Appel solennel aux élus
L’année 2013 constituera un tournant dans la politique des transports en France.
Souvenons-nous que fin 2012 le gouvernement socialiste nouvellement issu des urnes lançait une large réflexion sur la
pertinence d’un SNIT (Schéma National d’Infrastructures de Transports) bâti par l’ancien gouvernement.
Cette analyse, au cœur de la mission confiée à la Commission Mobilité 21, déboucha sur le rapport présenté à mi-2013 dont les conclusions principales préconisaient
une hiérarchisation des quelques 70 projets initiaux du SNIT avec une priorisation pour la rénovation du réseau ferré existant face à une
inflation de projets de lignes à grande vitesse (LGV).
Si la Commission n’écartait pas totalement un investissement limité dans de telles infrastructures (LGV), elle
l’accompagnait de conditions précises quant à la mise en place par l’Etat de ressources financières pérennes.
Ainsi dans le scénario n°1(financement compris entre 8 et 10
milliards d’euros) les LGV du GPSO (tronçon Bordeaux-Toulouse) ne figuraient qu’en seconde priorité soit, au mieux à l’horizon
2030-2050.
Il faudrait se situer dans le scénario n°2 (financement compris entre 28 et 30 milliards d’euros), et en
seconde priorité, pour voir apparaître la LGV Bordeaux-Hendaye.
Les termes de ce rapport pouvaient être considérés comme réalistes et frappés au sceau du bon sens économique dans la
hiérarchisation préconisée et l’évaluation de la capacité financière d’un Etat sous contrainte de crise économique durable.
Néanmoins, dés juillet 2013, le Premier Ministre choisissait le scénario n°2 avec un plan prévisionnel d’investissement
de 5 milliards/an pour les transports, tous modes confondus.

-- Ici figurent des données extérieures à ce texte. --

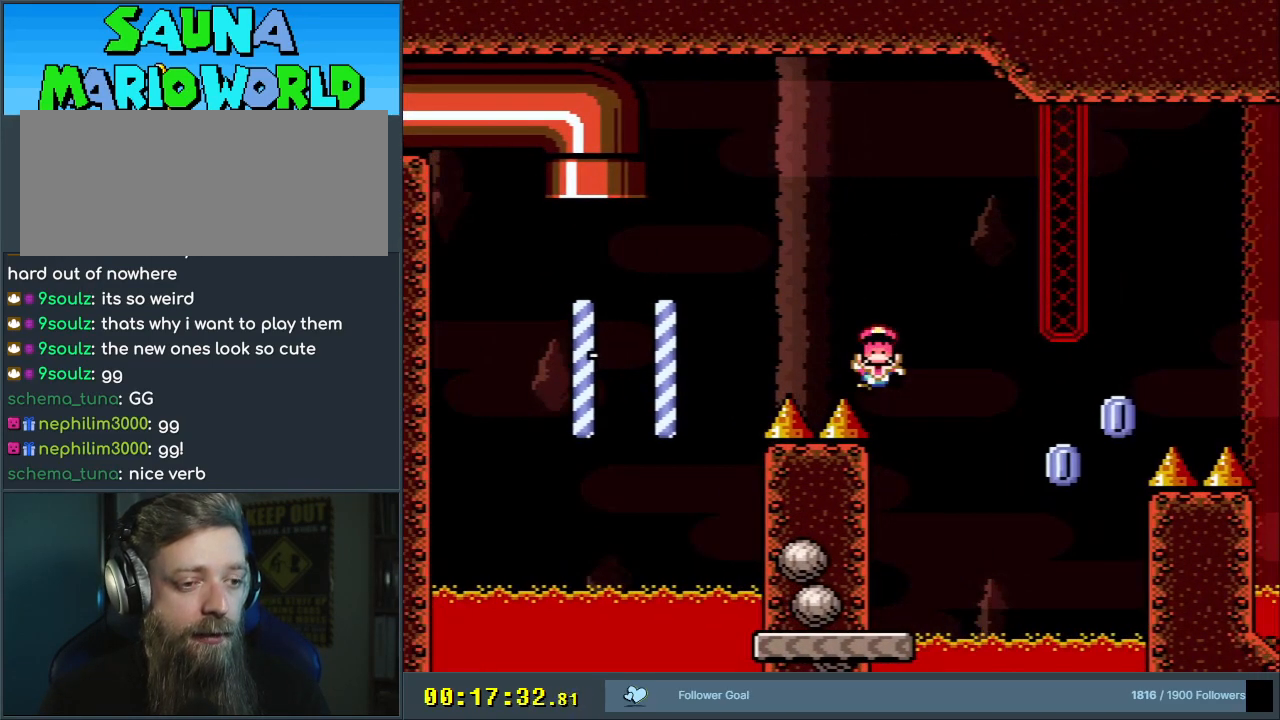
{"buttons": [], "events": [[100, "A", "up"], [150, "A", "down"], [283, "A", "up"]]}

Il précisait toutefois le 9 juillet 2013 que les quelques 30 milliards d’euros associés à ce scénario s’entendaient
« tous financeurs confondus ».
On devait comprendre que, pour le ferroviaire, au-delà des financements « étatiques » propres venant de RFF
(Réseau Ferré de France) et de l’AFITF (Agence de financement des infrastructures de France), les autres « co-financeurs » (collectivités territoriales, Europe…) seraient appelés à
contribuer financièrement, notamment au travers des contrats de plan Etat-Régions pour 2014-2020 et que la première priorité du gouvernement était « d’améliorer les services et les
réseaux existants ».
Le langage diplomatique propre à nos gouvernants s’épanouissait quand on lisait aussi dans la déclaration du Premier
Ministre que « la priorisation des grands projets sera actualisée tous les cinq ans, pour prendre en compte les nouvelles dynamiques territoriales, les contraintes techniques et de la
saturation du réseau existant, les possibilités de financement par l’Etat, l’Europe et les collectivités territoriales, et le retour à une croissance plus forte qui permettra de
dégager des capacités supplémentaires pour le financement des infrastructures, avec notamment une échéance de réalisation plus courte ».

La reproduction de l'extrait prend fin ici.